**EXERCISE REQUIREMENTS**:
Drop the images, then output the listing exactly.

Start of Block

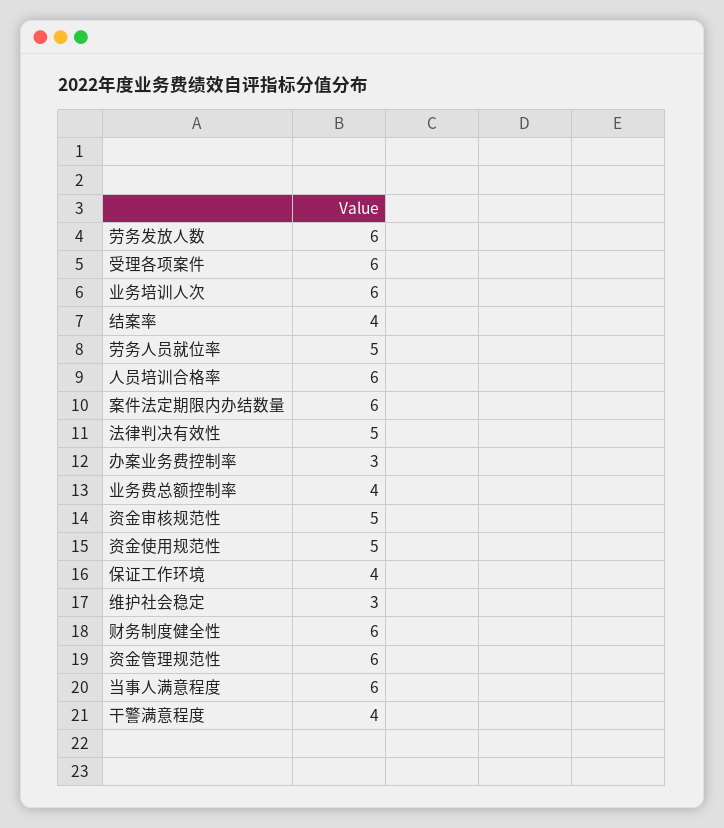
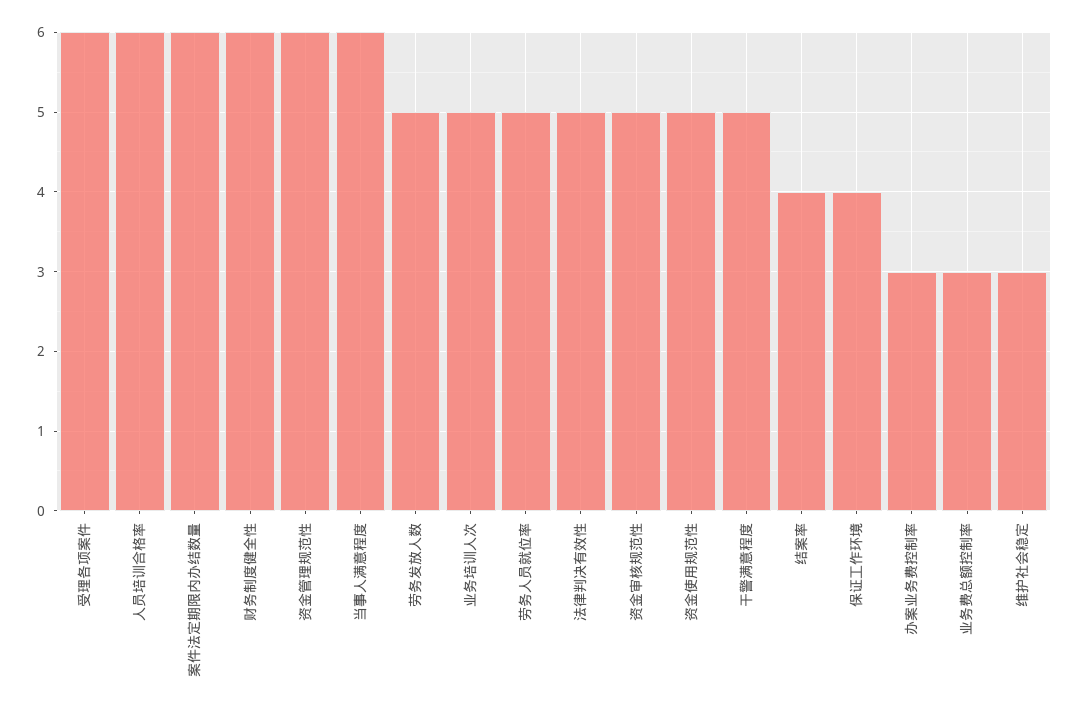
劳务发放人数: 6 -> 5
业务培训人次: 6 -> 5
业务费总额控制率: 4 -> 3
干警满意程度: 4 -> 5

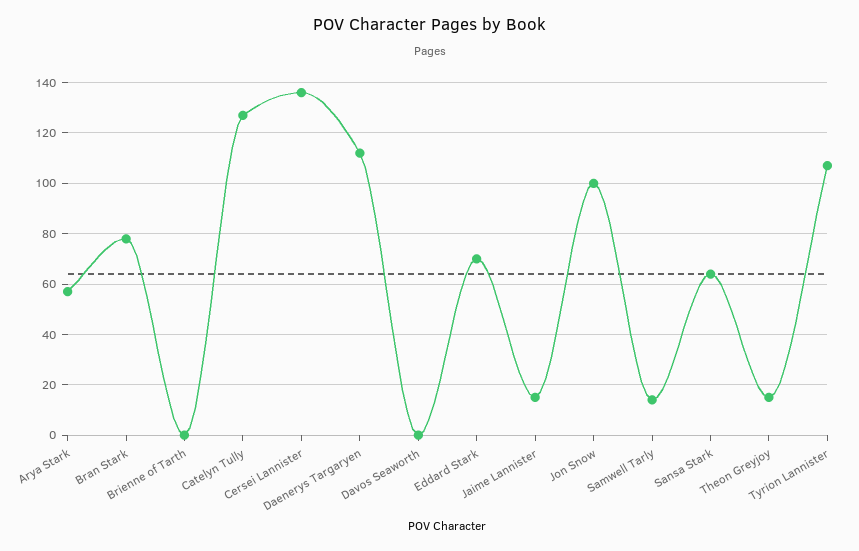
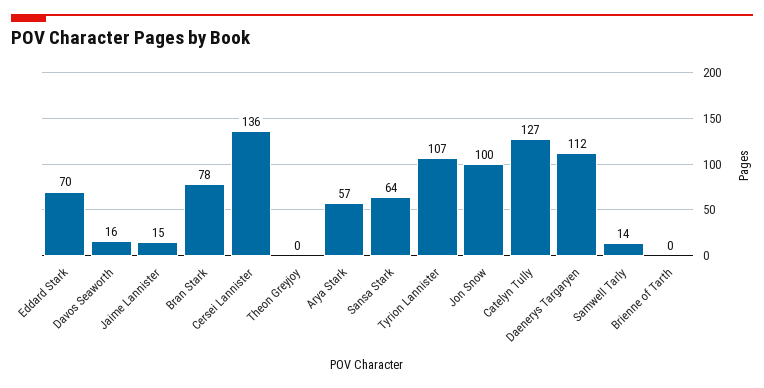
Davos Seaworth: 0 -> 16
Theon Greyjoy: 15 -> 0

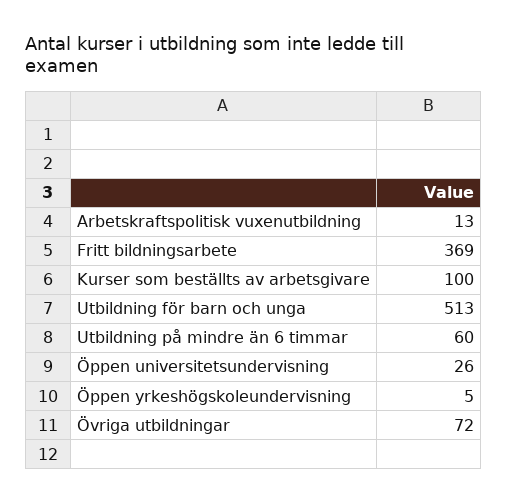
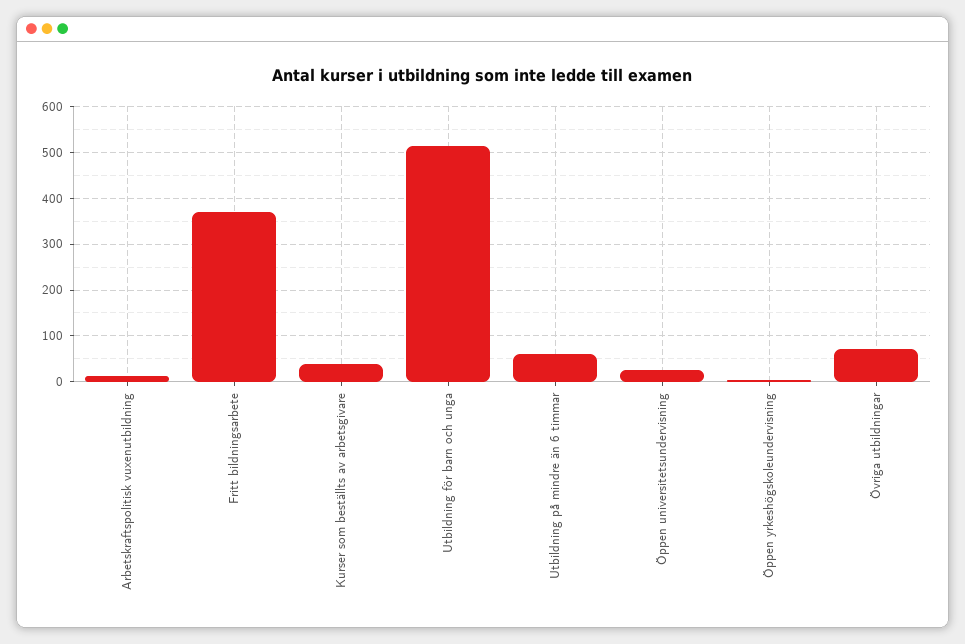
Kurser som beställts av arbetsgivare: 100 -> 40

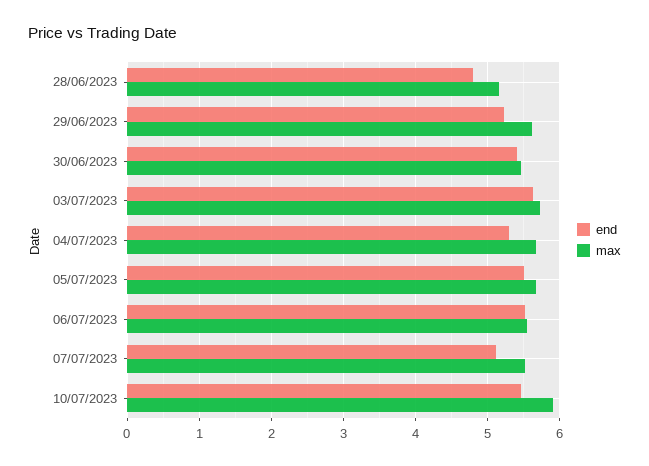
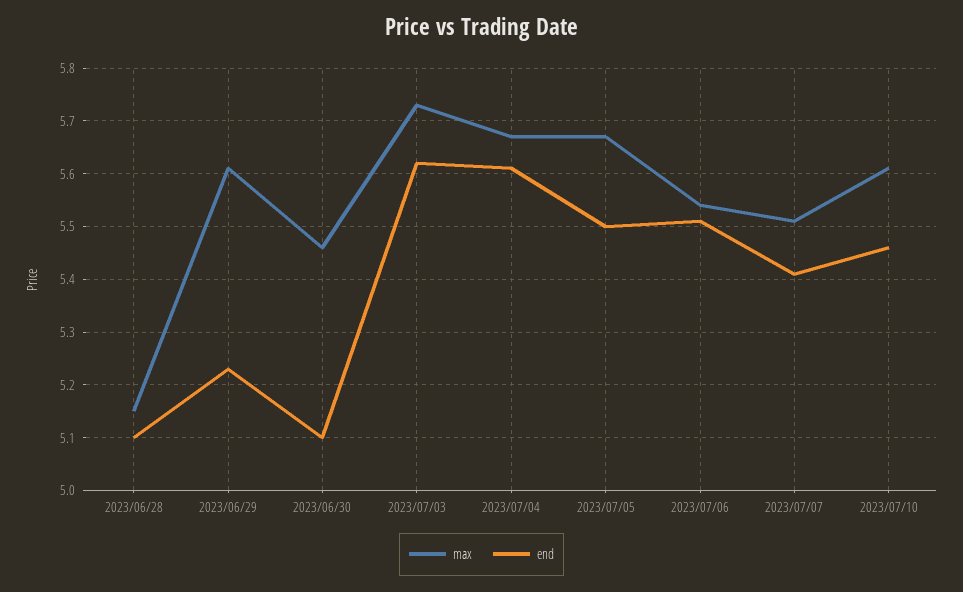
end, 28/06/2023: 4.8 -> 5.1
end, 30/06/2023: 5.4 -> 5.1
end, 04/07/2023: 5.3 -> 5.6
end, 07/07/2023: 5.1 -> 5.4
max, 10/07/2023: 5.9 -> 5.6

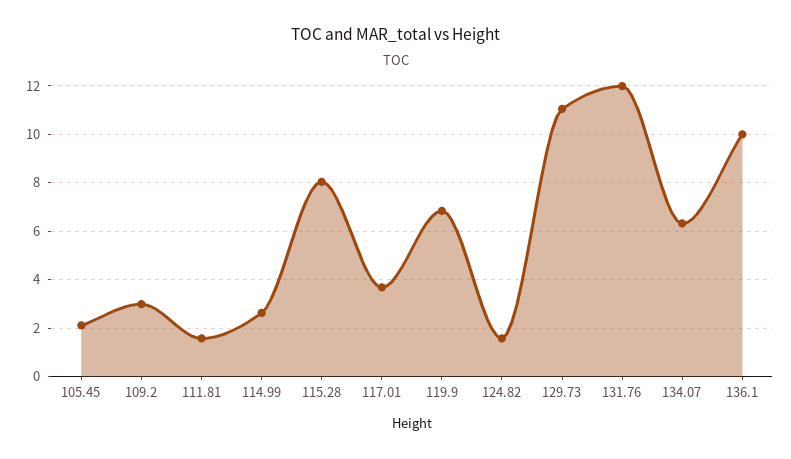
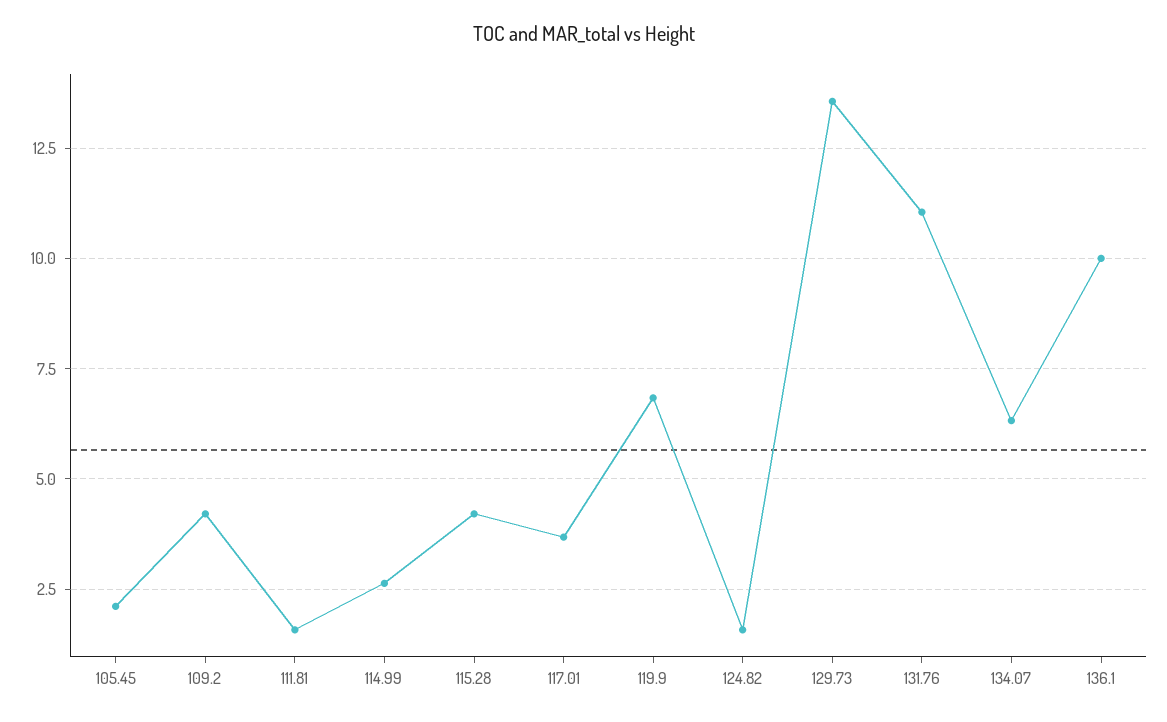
109.2: 3 -> 4.25
115.28: 8 -> 4.25
129.73: 11 -> 13.5
131.76: 12 -> 11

End of Block

**PROBLEM SOLUTION**:
劳务发放人数: 6 -> 5
业务培训人次: 6 -> 5
业务费总额控制率: 4 -> 3
干警满意程度: 4 -> 5

Davos Seaworth: 0 -> 16
Theon Greyjoy: 15 -> 0

Kurser som beställts av arbetsgivare: 100 -> 40

end, 28/06/2023: 4.8 -> 5.1
end, 30/06/2023: 5.4 -> 5.1
end, 04/07/2023: 5.3 -> 5.6
end, 07/07/2023: 5.1 -> 5.4
max, 10/07/2023: 5.9 -> 5.6

109.2: 3 -> 4.25
115.28: 8 -> 4.25
129.73: 11 -> 13.5
131.76: 12 -> 11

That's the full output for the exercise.